Wong also appreciates Crystal Bridges for its architectural design: “I love the idea of how architects explore light, space, and circulation. You come to a museum space and you start to understand how artists use architectural language to process their work.” At NEW INC, it became clear to her that members were most interested in the idea of “immersive culture,” but during her visits with various concert and theater creators, she realized that the architect’s voice was missing in most of the incubator’s projects. She argues that most architects today are still obsessed with brick and mortar when there are many missed opportunities to apply their architectural language to emergent culture. This led to a course, “Cultural Strategies and Production,” that Wong currently teaches at Columbia University’s Graduate School of Architecture, Planning, and Preservation.
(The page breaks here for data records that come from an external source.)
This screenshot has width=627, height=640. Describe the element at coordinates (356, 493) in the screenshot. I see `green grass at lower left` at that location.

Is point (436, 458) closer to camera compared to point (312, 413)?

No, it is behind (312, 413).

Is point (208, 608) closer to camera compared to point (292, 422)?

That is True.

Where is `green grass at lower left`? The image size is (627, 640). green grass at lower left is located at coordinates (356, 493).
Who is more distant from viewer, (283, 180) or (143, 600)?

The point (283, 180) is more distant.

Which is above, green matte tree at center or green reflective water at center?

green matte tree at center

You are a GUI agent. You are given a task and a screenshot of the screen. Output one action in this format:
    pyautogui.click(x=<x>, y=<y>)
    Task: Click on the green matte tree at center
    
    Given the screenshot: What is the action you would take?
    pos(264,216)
“For me,” Wong says, “the excitement was having the freedom and privilege to create a seminar that would tackle these issues,” referring to the absence of architectural language in new, emergent culture. “I wanted a class that felt more like a professional development course than a series of lectures.
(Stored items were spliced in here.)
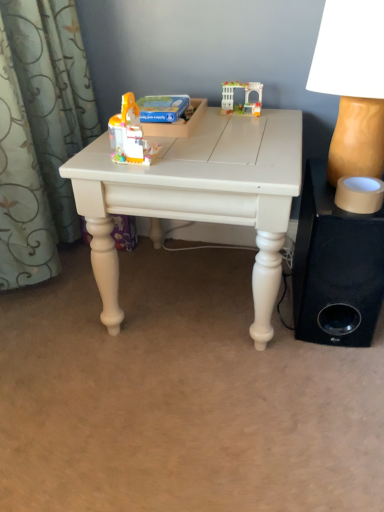
Question: Can you confirm if translucent plastic toy at center, which is the 1th toy in left-to-right order, is positioned to the left of white matte table at center?

Choices:
 (A) yes
 (B) no

Answer: (A)

Question: From the image's perspective, is translucent plastic toy at center, which is the 2th toy in back-to-front order, located beneath white matte table at center?

Choices:
 (A) yes
 (B) no

Answer: (B)

Question: From a real-world perspective, is translucent plastic toy at center, which is counted as the 2th toy, starting from the top, positioned under white matte table at center based on gravity?

Choices:
 (A) yes
 (B) no

Answer: (B)

Question: Is there a large distance between translucent plastic toy at center, which is counted as the 2th toy, starting from the top, and white matte table at center?

Choices:
 (A) no
 (B) yes

Answer: (A)

Question: Does translucent plastic toy at center, the 2th toy when ordered from right to left, come behind white matte table at center?

Choices:
 (A) yes
 (B) no

Answer: (A)

Question: Does translucent plastic toy at center, the 2th toy when ordered from right to left, lie in front of white matte table at center?

Choices:
 (A) yes
 (B) no

Answer: (B)

Question: Can you confirm if white matte table at center is thinner than white plastic toy at upper center, arranged as the first toy when viewed from the top?

Choices:
 (A) yes
 (B) no

Answer: (B)

Question: Is white matte table at center bigger than white plastic toy at upper center, placed as the 2th toy when sorted from left to right?

Choices:
 (A) yes
 (B) no

Answer: (A)

Question: Can you confirm if white matte table at center is smaller than white plastic toy at upper center, the second toy positioned from the bottom?

Choices:
 (A) no
 (B) yes

Answer: (A)

Question: From a real-world perspective, is white matte table at center physically above white plastic toy at upper center, placed as the 2th toy when sorted from left to right?

Choices:
 (A) no
 (B) yes

Answer: (A)

Question: From the image's perspective, does white matte table at center appear higher than white plastic toy at upper center, arranged as the first toy when viewed from the top?

Choices:
 (A) yes
 (B) no

Answer: (B)

Question: From the image's perspective, is white matte table at center located beneath white plastic toy at upper center, arranged as the first toy when viewed from the top?

Choices:
 (A) no
 (B) yes

Answer: (B)

Question: Is black fabric speaker at lower right surrounding white matte table at center?

Choices:
 (A) yes
 (B) no

Answer: (B)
The two-hour seminar is currently on its second iteration; at the end of its first, Wong recalls, the final project she assigned her students was to collectively create a term dictionary. Everyone in her class, including Wong herself, shared three to four terms they were interested in, devising a description for the terms they selected.

“I particularly like the term ‘inducing magic and wonder,’” Wong says, adding that while we have collectively been enamored with the idea of spectacle in recent history, she thinks that the most impactful experiences can actually be those “quiet moments of poetry.” I tell her that reminds me of the work of one of my favorite poets, Nayyirah Waheed, who induces magic and wonder through her silently powerful words. Wong isn’t familiar with Waheed’s work, so I promise to share it with her later. She pauses for a moment, deep in thought, then says, “I guess my call to action when people are thinking about creating experiences and works of art is to look for the smaller moments.”

She wanted her students to create a trend report, an open source document that would be helpful for cultural institutions, brands, and advertisers alike. The report is a glossary of terms that define the strategies Wong and her students found most intriguing in the environments for cultural space. Since its publication, companies including Converse and Red Bull have asked for copies. Lance Weiler, the co-founder of the Digital Storytelling Lab at Columbia, told Wong that she and her students are creating the language around immersive culture.

Her desire for the course moving forward is to build each one to learn from the last so that it evolves. Wong hopes that eventually the class will give rise to a publication or conference. For now, she needs to figure out how the next report can top the previous one’s distribution.
“There’s a lot of thinking that’s super relevant, but due to the protocols and parameters in universities, looking outside the campus is not something [students] focus on,” Wong says. “I have the privilege of being on the outside, so I can think about how we can bridge the gap and make partnerships between the two worlds viable and visible.”

“Could Columbia University and Red Bull do something together? To me, the question is: Why not?”